W drugiej odsłonie Świątek przegrała 4:6, ale w trzeciej to ona triumfowała w takim stosunku i mogła cieszyć się z pierwszego w karierze awansu do ćwierćfinału turnieju WTA rozgrywanego w Kanadzie.

Telewizyjne kamery uchwyciły, jak w trakcie jednej z przerw Świątek zajrzała do swojego tajemniczego zeszytu i zaczęła coś pisać. Nagranie zamieszczono na twitterowym kanale turnieju WTA w Montrealu. Można je zobaczyć poniżej.
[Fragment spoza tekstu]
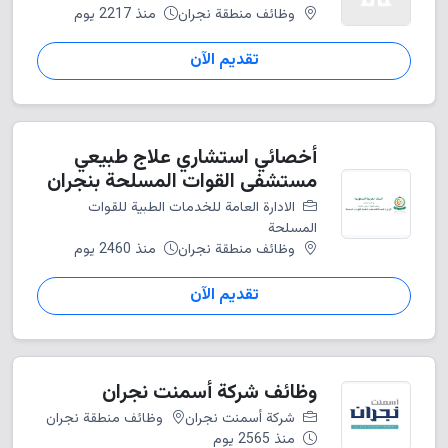
وظائف منطقة نجران
منذ 2217 يوم
تقديم الآن
أخصائي استشاري علاج طبيعي
مستشفى القوات المسلحة بنجران
الادارة العامة للخدمات الطبية للقوات
المسلحة
وظائف منطقة نجران
منذ 2460 يوم
تقديم الآن
وظائف شركة أسمنت نجران
شركة أسمنت نجران
وظائف منطقة نجران
منذ 2565 يوم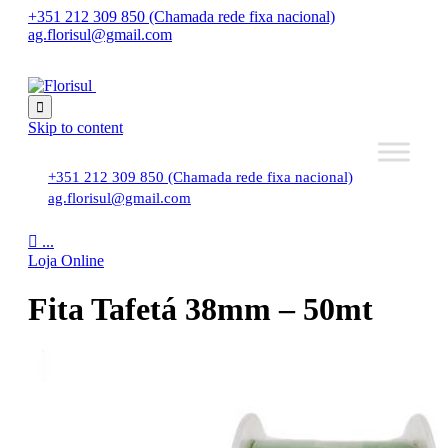
+351 212 309 850 (Chamada rede fixa nacional)
ag.florisul@gmail.com

Skip to content
+351 212 309 850 (Chamada rede fixa nacional)
ag.florisul@gmail.com

...
Loja Online
Fita Tafetá 38mm – 50mt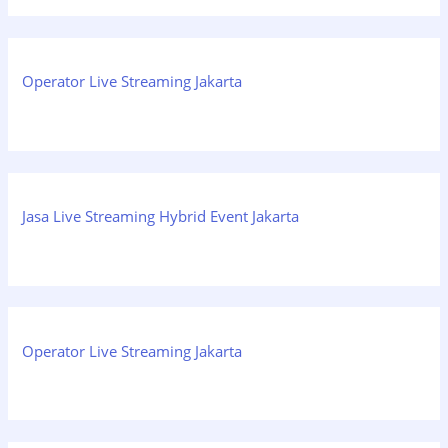
Operator Live Streaming Jakarta
Jasa Live Streaming Hybrid Event Jakarta
Operator Live Streaming Jakarta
Kibice niejednokrotnie pytali o to, co jest w zeszycie. Polka niedawno ujawniła jego zawartość.

- Niedawno go zresztą zmieniłam, teraz jest nowy, to zeszyt Rolanda Garrosa, także pełen profesjonalizm z mojej strony... Co jest w środku? Przede wszystkim taktyka zakładana przed meczem. Liczę, że nikt mi go nie zabierze - mówiła Świątek.

Czytaj także: Iga Świątek poznała rywalkę w ćwierćfinale. Amerykanka na drodze Polki Hubert Hurkacz zatrzymany. Tyle zarobił w Kanadzie

ZOBACZ WIDEO: #dziejesiewsporcie: co oni wymyślili?! Zobacz, co robią ci koszykarze

Źródło artykułu: WP SportoweFakty
Komentarze (0)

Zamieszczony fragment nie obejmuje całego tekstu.